A few years back, when we were living in Bangalore, I had a maid with whom I used to converse with a mixture of Tamil, few words of Kannada and sign language.
She was a single mother, with two children, one daughter and one son. The daughter being the eldest. She had an abusive marriage and had opted to throw her husband out and he was made to stay away by her helpful neighbors. She made their ends meet by working as a maid in lots of households like ours. Once she was talking about how she wanted so much more for her daughter. She explained that she wanted her daughter to be independent, financially free, so that she never needed to depend on anybody else. She went on to explain that she understood that not everybody can be a doctor or an engineer, but everybody should be capable of living by themself and looking after themselves and their dependents, if need be. I was surprised to hear that clarity of thought from her. Having gone through all sorts of trouble herself, she had realized what was most important for her daughter to be happy in her life. She had plans of educating her daughter, who was then in high school and get her some sort of vocational training, that would hold her in good stead. I remember being very impressed by her far sightedness and her determination to learn from her situation and to ensure that her daughter is better prepared for life.

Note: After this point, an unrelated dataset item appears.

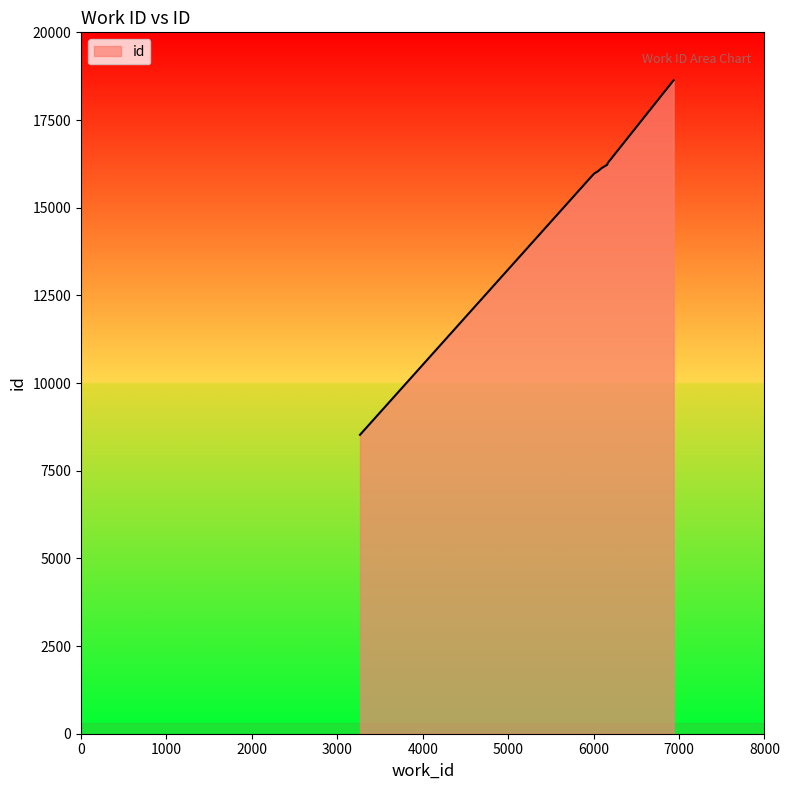

Is it true that the value at 3265 is 8523?

True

Some time back a close friend had been going through some difficulties in her marriage. She was trying everything to make it work, and the one thing that she says, kept her going was her sense of self-worth. She knew that she was not in a desperate condition. She knew that she could start from scratch – if need be. She had that confidence and one of the biggest reasons was that she knew that she was self-sufficient. She did not need to depend on anybody to live a decent life. She was not worried about her parents not taking her back or the society – mainly because she was independent.
I remember having a conversation with someone about the need to make sure that girls are made self sufficient before getting them married off. This person was almost offended. She asked me, why on earth does a woman need to bother about all these things, when she has her father and brother(s) before marriage and her husband after marriage to look after her. It was explained to me that it was attitudes such as mine that caused trouble in the first place. If women knew their place, apparently the need to be self sufficient would never arise! I had mentioned earlier as well, how a family, who should have learnt from their experience, but chose to send their daughter down the same path.

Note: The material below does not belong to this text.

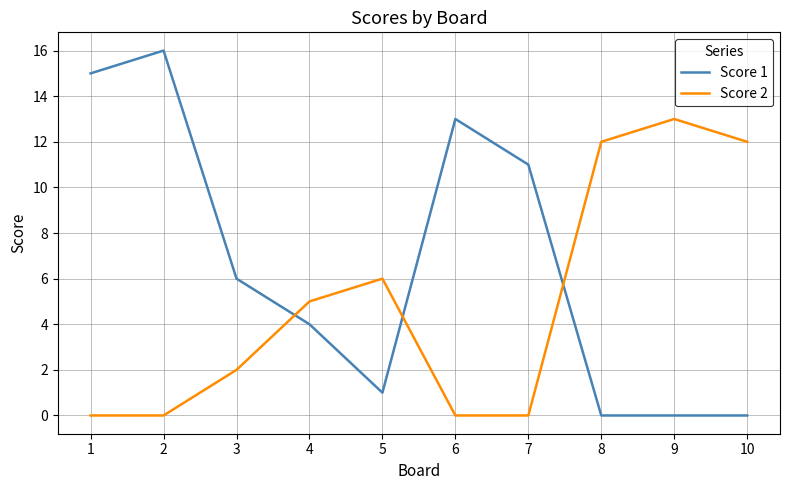

Reading left to right, what are all the values shown in this chart?

Score 1: 1=15	2=16	3=6	4=4	5=1	6=13	7=11	8=0	9=0	10=0
Score 2: 1=0	2=0	3=2	4=5	5=6	6=0	7=0	8=12	9=13	10=12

It really made me wonder that the logic which my maid was so clear about, was still so difficult for some people to understand. If every parent, instead of worrying about a daughter’s dowry, brought her up instilling a sense of confidence in her, giving her the tools to stand on her own feet, telling her that she need not be dependent on anybody, half the issues that women face today, would not exist.
My dad always says, ‘Hope for the best, and prepare for the worst’. Isn’t that what it’s all about? Today, I am not a working woman, but I know that I can take care of my family if I need to. I know that I can handle finances, I know that I will not need to depend on anybody else. Preparing our daughters to be in a position to accept whatever life throws at her and not end up a victim? We cannot prepare for everything, but surely we can give our children the confidence that they can handle everything?
This is my entry for the Indusladies International Women’s Day Blog Contest.